Chase Carey Wants More German Automakers In Formula One

There may be only one option for a new German manufacturer in F1.

Chase Carey, CEO and Executive Chairman of the Formula One
Marco Canoniero—LightRocket via Getty Images

In a brief interview with German publication Sports Bild, Formula One boss and mustache aficionado Chase Carey said he would like to see more German automakers in F1. There have been rumors and whispers for years about Porsche or Audi getting ready to make the jump back to Formula One, or that their parent company, Volkswagen would even make an appearance. BMW, who exited the sport after the 2009 season, has even been tipped as being on the cusp of returning, though that is unlikely right now.

Since Liberty Media took over F1, the talk of one or more of these automakers entering Formula One, either as an engine supplier or a factory team, has increased considerably. It's more than just talk. Things have been happening behind the scenes that point to at least one of these automakers joining in the near future, probably for the 2021 season. 

"We have a German champion, a German car as world champion, a German who is fighting for the title this year. The German GP has a great history and we would like to have even more German teams. In 2018 we return to Germany. And we fight for it to go on afterwards" Carey told Sports Bild. "Our goal is that such companies want to own racing teams in Formula One. We therefore adapt the technical and economic conditions."

The biggest hurdle for any automaker wanting to enter Formula One is the cost. Even as just an engine supplier, the cost is staggering. The current engine formula is complex and takes years to design and develop before it is race-ready. Honda can tell you all about that. Honda has a long and successful history of racing and winning in various forms of motorsport. Getting all the pieces right under the current Formula One regulations have been, let's say, a challenge for them. 

As things stand right now, the current engine formula is set to be in place through the 2020 season. What comes next is being talked about in strategy group meetings and planning sessions. Rather than holding closed meetings with only the current crop of teams and engine suppliers, Formula One has allowed representatives from Porsche, Audi, Aston Martin, Cosworth, and others to join them at the table. 

The talking points of the next engine formula are simple. Make it powerful, loud, simple, and cost effective. The complexities of the current engine have been devastating for Honda. Even Ferrari and Renault are only now coming to terms with making it work. While Formula One wants to remain the motorsport for technological innovation, There is no reason it should take five years and hundreds of millions of dollars just to design and run a competitive engine. 
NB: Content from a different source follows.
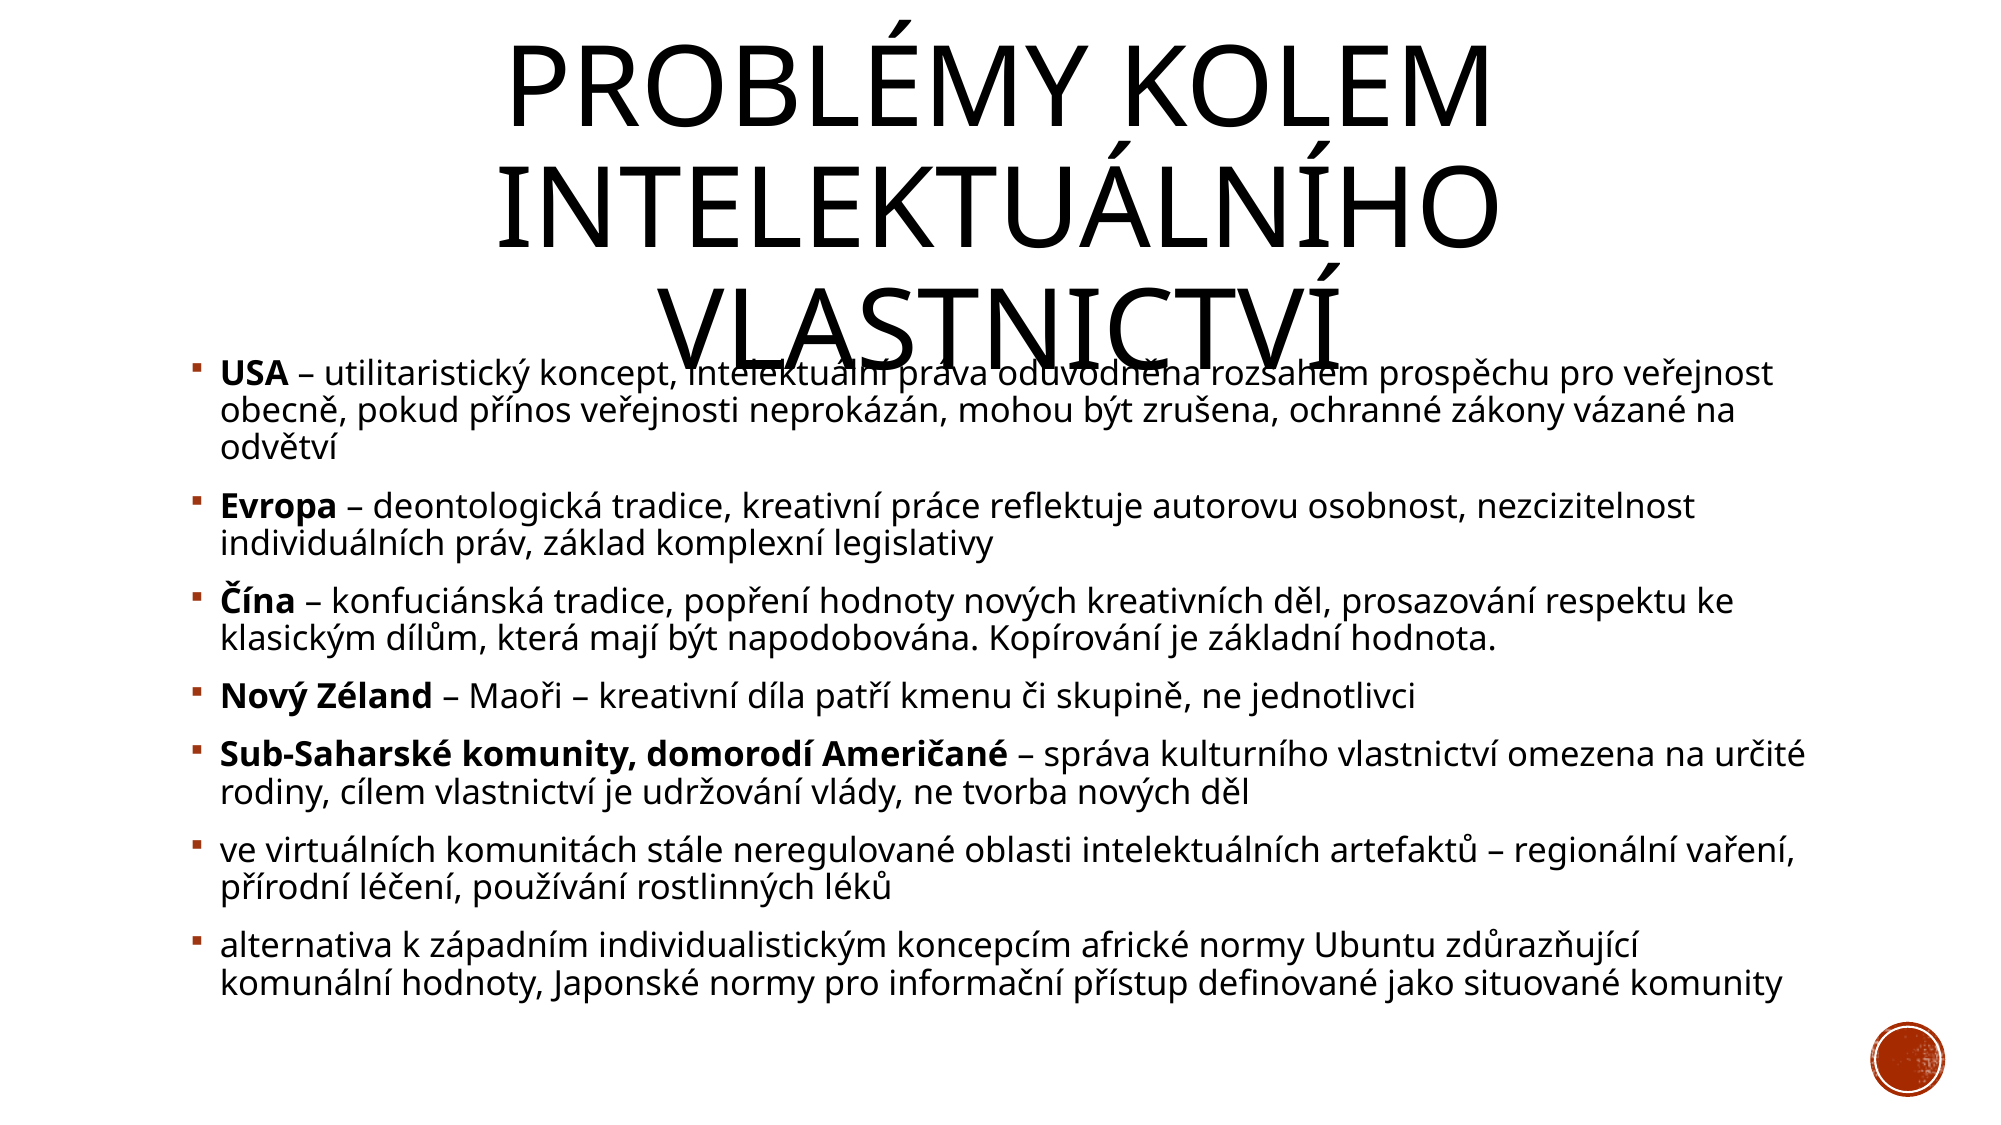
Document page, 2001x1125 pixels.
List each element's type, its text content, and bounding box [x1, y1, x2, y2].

list USA – utilitaristický koncept, intelektuální práva odůvodněna rozsahem prospěchu pro veřejnost obecně, pokud přínos veřejnosti neprokázán, mohou být zrušena, ochranné zákony vázané na odvětví Evropa – deontologická tradice, kreativní práce reflektuje autorovu osobnost, nezcizitelnost individuálních práv, základ komplexní legislativy Čína – konfuciánská tradice, popření hodnoty nových kreativních děl, prosazování respektu ke klasickým dílům, která mají být napodobována. Kopírování je základní hodnota. Nový Zéland – Maoři – kreativní díla patří kmenu či skupině, ne jednotlivci Sub-Saharské komunity, domorodí Američané – správa kulturního vlastnictví omezena na určité rodiny, cílem vlastnictví je udržování vlády, ne tvorba nových děl ve virtuálních komunitách stále neregulované oblasti intelektuálních artefaktů – regionální vaření, přírodní léčení, používání rostlinných léků alternativa k západním individualistickým koncepcím africké normy Ubuntu zdůrazňující komunální hodnoty, Japonské normy pro informační přístup definované jako situované komunity [175, 348, 1826, 1013]
title Problémy kolem intelektuálního vlastnictví [175, 79, 1826, 344]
Porsche and Audi seem the likely candidates for an entry in Formula One. Though both under the umbrella of the Volkswagen Group, they have each been highly successful over in WEC running hybrid engines. This would be a huge advantage in getting back into Formula One. But with Audi leaning towards Formula E, it makes more sense for the Volkswagen Group to possibly divert Porsche resources towards F1. There are rumors that Porsche may not continue in WEC, which would make the timing perfect for a switch. It also doesn't make financial sense for the Volkswagen Group to run two competing teams in a sport as expensive Formula One.

If, let's say, Porsche does join Formula One, the question is would they do so solely as an engine supplier, would they run as a factory team or both? 

Red Bull have been clamoring for a new engine supplier to enter Formula One. Ferrari and Mercedes have been reluctant to supply Red Bull with engines for fear of their factory efforts being beaten by a customer team. Red Bull running as the de facto Porsche factory team would be a very cost effective way for Porsche to enter the sport before launching their own in-house factory team. 

Assuming that Honda sticks around, Porsche would bring the number of engine suppliers up to five. A simpler engine formula would hopefully bring the level of performance between the manufacturers closer together without having to get into any balance of performance shenanigans. As always, there is also talk of a new privateer team working to gain an entry on the grid. All of this would make for a very healthy Formula One. Given the lead time needed to make any or all of these things happen, we should probably have some concrete answers at some point in the near future.